__Supplied passage__:
◆ ◆ ◆ ◆ ◆ ◆ ◆

Royal Navy Website Hacked

A hacker claims to have gained full access to the website of the British Royal Navy and the underlying database through an SQL injection attack.f8b934d3915740a4b36827079ae56046

In a blog, TinKode claims that the compromise of www.royalnavy.mod.uk happened on November 5 at 22:55.

The hacker mentions that the attack vector was SQL injection, but fortunately, he doesn’t publicly disclose the vulnerable URL.

He does, however, link to a file hosted on pastebin.com, which contains sensitive information gathered from the Royal Navy Web server and database.

This includes a copy of the /etc/passwd file, a listing of MySQL databases, as well as the tables for some of them.

For the “globalops” database, which we assume corresponds to the “Global Operations” section of the website, TinKode lists the contents of the “admin_users” table. This includes the administrative accounts and their corresponding passwords hashes.

The hacker even decrypted the hashed password for the user called “admin,” posted it in plain text. Suffice to say that it’s ridiculously simple and in no way appropriate for a military website.

Furthermore, he also posted usernames and hashed passwords for the site’s “Jack Speak” blogs section, which appears to be running WordPress. We have alerted the Royal Navy Web team, but have yet to receive a reply. Meanwhile, the website remains online.

SQL injection is a type of vulnerability, which stems from a failure to properly sanitize user input. It allows attackers to execute rogue database queries by manipulating the vulnerable URL.

TinKode previously disclosed similar vulnerabilities on NASA and U.S. Army websites. At the end of October he announced compromises on websites belonging to the U.S. Army 470th MI Brigade, the U.S. Army Civil Affairs & Psychological Operations Command and the National Weather Service.

◆ ◆ ◆ ◆ ◆ ◆ ◆

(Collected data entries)
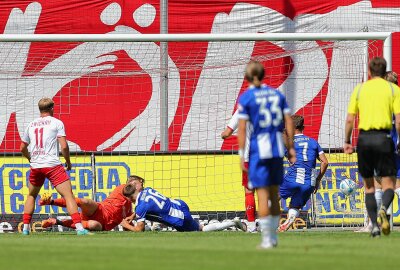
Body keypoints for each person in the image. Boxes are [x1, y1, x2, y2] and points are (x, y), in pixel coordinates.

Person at [237, 61, 296, 249]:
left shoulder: (247, 98)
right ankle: (275, 237)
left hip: (259, 150)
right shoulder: (277, 95)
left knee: (262, 195)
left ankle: (266, 239)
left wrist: (240, 155)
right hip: (277, 148)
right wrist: (292, 148)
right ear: (263, 75)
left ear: (247, 77)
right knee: (274, 194)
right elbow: (289, 121)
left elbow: (243, 128)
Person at [344, 57, 400, 237]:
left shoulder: (360, 89)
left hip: (364, 139)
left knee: (369, 186)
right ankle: (384, 209)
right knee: (389, 184)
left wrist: (347, 141)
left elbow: (350, 119)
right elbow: (398, 120)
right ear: (384, 72)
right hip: (385, 139)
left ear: (369, 71)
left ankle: (374, 225)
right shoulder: (393, 90)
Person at [20, 97, 89, 235]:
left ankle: (26, 229)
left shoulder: (31, 124)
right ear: (52, 108)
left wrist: (31, 159)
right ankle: (80, 229)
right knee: (68, 195)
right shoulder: (57, 122)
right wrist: (68, 162)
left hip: (36, 165)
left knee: (32, 195)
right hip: (52, 165)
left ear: (39, 109)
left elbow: (22, 147)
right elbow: (64, 146)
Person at [120, 178, 246, 232]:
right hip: (178, 204)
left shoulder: (140, 206)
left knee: (201, 230)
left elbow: (139, 229)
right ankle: (157, 226)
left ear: (131, 198)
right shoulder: (147, 190)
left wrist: (126, 225)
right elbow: (148, 206)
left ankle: (233, 222)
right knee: (198, 226)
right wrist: (133, 216)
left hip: (178, 217)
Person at [278, 115, 329, 232]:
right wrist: (317, 180)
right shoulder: (313, 142)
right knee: (295, 205)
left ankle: (261, 223)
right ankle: (290, 219)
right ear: (303, 127)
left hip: (294, 176)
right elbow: (325, 162)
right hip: (309, 181)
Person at [40, 175, 143, 231]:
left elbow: (127, 224)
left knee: (94, 225)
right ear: (130, 184)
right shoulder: (122, 188)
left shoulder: (130, 206)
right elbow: (131, 190)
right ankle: (51, 201)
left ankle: (55, 221)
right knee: (86, 201)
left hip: (102, 225)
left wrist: (133, 224)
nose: (141, 186)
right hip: (100, 209)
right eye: (138, 183)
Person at [221, 110, 257, 232]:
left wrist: (225, 134)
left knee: (249, 191)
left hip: (250, 158)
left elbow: (226, 133)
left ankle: (252, 225)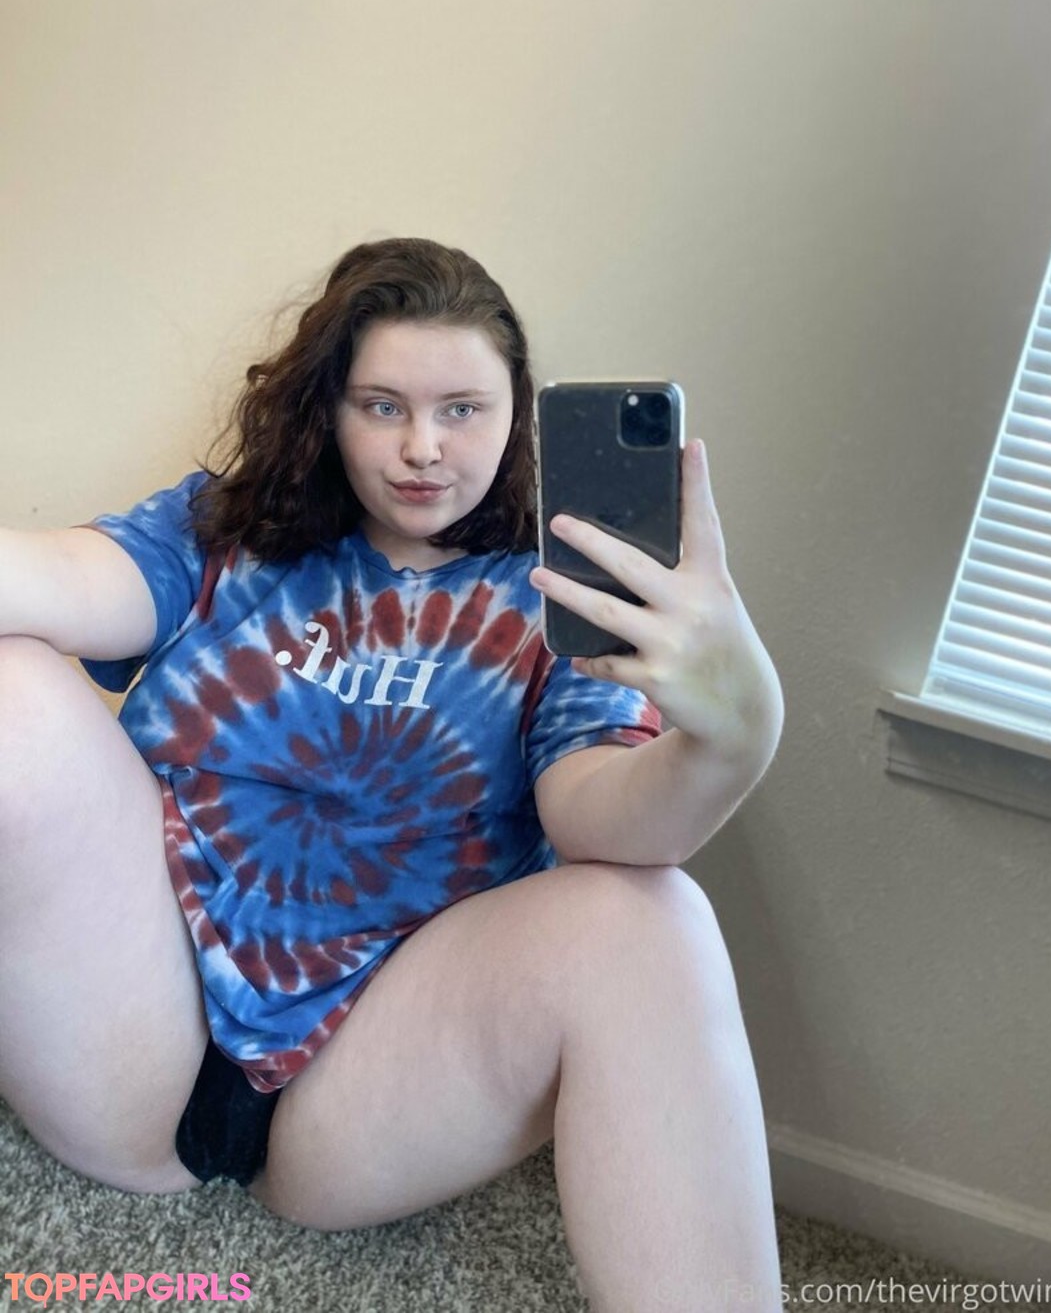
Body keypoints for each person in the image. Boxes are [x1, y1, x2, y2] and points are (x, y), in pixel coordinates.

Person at [0, 236, 785, 1312]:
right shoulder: (225, 529)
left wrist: (735, 735)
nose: (423, 449)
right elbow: (52, 577)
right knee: (12, 685)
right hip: (135, 1009)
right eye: (383, 406)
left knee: (658, 921)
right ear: (327, 408)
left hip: (363, 1085)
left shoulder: (557, 605)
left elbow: (600, 819)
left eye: (462, 408)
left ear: (515, 414)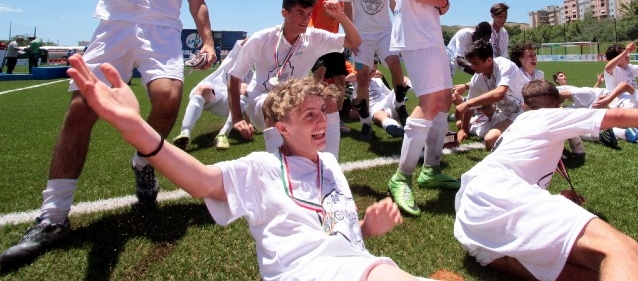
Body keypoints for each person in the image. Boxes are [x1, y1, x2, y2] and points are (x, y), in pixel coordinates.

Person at [0, 0, 217, 267]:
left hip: (160, 32)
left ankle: (143, 162)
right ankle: (54, 215)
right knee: (82, 109)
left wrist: (208, 39)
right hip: (116, 26)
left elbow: (198, 3)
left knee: (168, 100)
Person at [41, 56, 420, 280]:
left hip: (354, 265)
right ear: (282, 129)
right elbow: (203, 182)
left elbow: (338, 233)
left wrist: (367, 228)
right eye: (309, 114)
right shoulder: (263, 168)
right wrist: (137, 129)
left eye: (322, 111)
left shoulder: (332, 165)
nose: (322, 121)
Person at [454, 79, 638, 281]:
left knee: (592, 273)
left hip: (474, 225)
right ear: (556, 106)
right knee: (623, 252)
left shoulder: (520, 128)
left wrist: (554, 200)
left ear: (526, 106)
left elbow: (517, 177)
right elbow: (620, 115)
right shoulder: (547, 117)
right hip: (495, 194)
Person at [228, 0, 361, 160]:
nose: (305, 19)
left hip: (296, 98)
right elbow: (235, 76)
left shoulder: (313, 38)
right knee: (275, 102)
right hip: (261, 101)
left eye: (309, 14)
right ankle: (277, 171)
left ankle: (331, 166)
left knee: (329, 99)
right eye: (299, 13)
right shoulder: (262, 38)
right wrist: (237, 118)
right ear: (284, 13)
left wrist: (341, 16)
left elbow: (354, 41)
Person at [386, 0, 456, 216]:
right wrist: (442, 1)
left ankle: (431, 168)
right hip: (418, 38)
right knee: (429, 102)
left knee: (443, 100)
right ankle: (401, 177)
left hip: (428, 36)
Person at [342, 0, 410, 139]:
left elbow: (392, 2)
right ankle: (366, 125)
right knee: (362, 78)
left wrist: (402, 22)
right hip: (362, 35)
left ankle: (400, 106)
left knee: (396, 67)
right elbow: (346, 6)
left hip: (385, 32)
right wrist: (351, 35)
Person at [174, 38, 253, 151]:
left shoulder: (252, 74)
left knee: (244, 87)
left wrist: (248, 122)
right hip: (214, 97)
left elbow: (249, 100)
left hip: (231, 105)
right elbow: (244, 42)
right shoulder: (232, 59)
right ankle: (185, 133)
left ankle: (223, 134)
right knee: (204, 88)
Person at [452, 40, 527, 151]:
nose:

◆ ◆ ◆ ◆ ◆ ◆ ◆

__Work to complete__: Rewrite the part of the article on the Royal Navy website hack that opens with "Furthermore, he also" and closes with "manipulating the vulnerable URL.", replacing "WordPress" with "Drupal".

__Response to the exercise__:
Furthermore, he also posted usernames and hashed passwords for the site’s “Jack Speak” blogs section, which appears to be running Drupal. We have alerted the Royal Navy Web team, but have yet to receive a reply. Meanwhile, the website remains online.

SQL injection is a type of vulnerability, which stems from a failure to properly sanitize user input. It allows attackers to execute rogue database queries by manipulating the vulnerable URL.